Doha e Il Cairo si sono mossi come mediatori nel conflitto e a novembre, hanno contribuito a mediare una tregua di una settimana per permettere il rilascio di 105 ostaggi in cambio di prigionieri palestinesi. A livello diplomatico si è mosso anche il Libano, che si è detto ad aprire i negoziati con Israele per definire il confine tra i due stati. Sul dopoguerra Hamas ha invece diffuso un documento in sette lingue in cui chiede una riorganizzazione dell’Anp. Bassem Naim, alto responsabile del gruppo che controlla Gaza, ha detto all’Afp che «nessun partito che voglia trovare una soluzione a questo conflitto può ignorare Hamas».

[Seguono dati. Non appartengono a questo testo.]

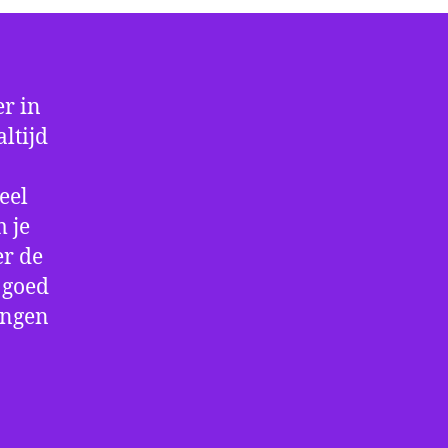
r in
ltijd
eel
 je
er de
e goed
ingen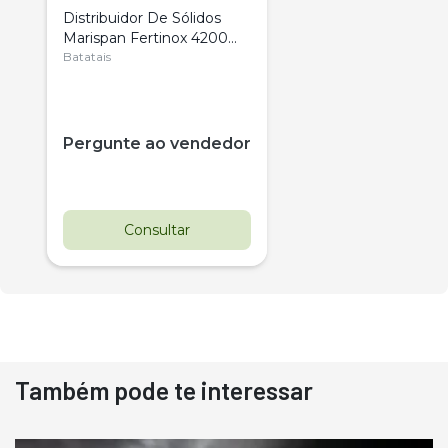
Distribuidor De Sólidos
Marispan Fertinox 4200
Citrus
Batatais
Pergunte ao vendedor
Consultar
Também pode te interessar
Destaque
Usado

Il ministro degli Esteri Antonio Tajani ha incontrato il presidente dell’Autorità nazionale palestinese (Anp), Abu Mazen, a Ramallah nel corso del suo tour mediorientale. «L’Italia è protagonista di pace a Gaza. Soluzione a due Stati unica possibile, Hamas non è la Palestina. Lavoriamo con l’Autorità palestinese per rafforzarne istituzioni e per fornire supporto alla popolazione civile», ha scritto il capo della Farnesina su X. Durante la sua visita, Tajani ha incontrato anche i famigliari degli ostaggi presi da Hamas.

Torna in campo il capo della Cia

Le accuse di Smotrich sono arrivate mentre l’inviato per il Medio Oriente del presidente americano Joe Biden, Brett McGurk, era nella regione per colloqui volti a mediare un nuovo accordo per liberare gli ostaggi restante in cambio di una pausa nei combattimenti. Ma non è l’unica carta giocata da Biden che intende utilizzare il direttore della Cia William Burns per realizzare un ambizioso accordo fra Hamas e Israele che includerebbe il rilascio di tutti i restanti ostaggi e due mesi di cessate il fuoco, la più lunga pausa delle ostilità da quando è iniziata la guerra a Gaza. 

Lo riporta il Washington Post citando alcune fonti, secondo le quali Burns nei prossimi giorni andrà in Europa per incontrare i capi dell’intelligence israeliano e egiziano e il primo ministro del Qatar. Il problema è convincere Netanyahu che non sembra sentire ragioni e voglia giocare la carta di attendere il nuovo inquilino della Casa Bianca.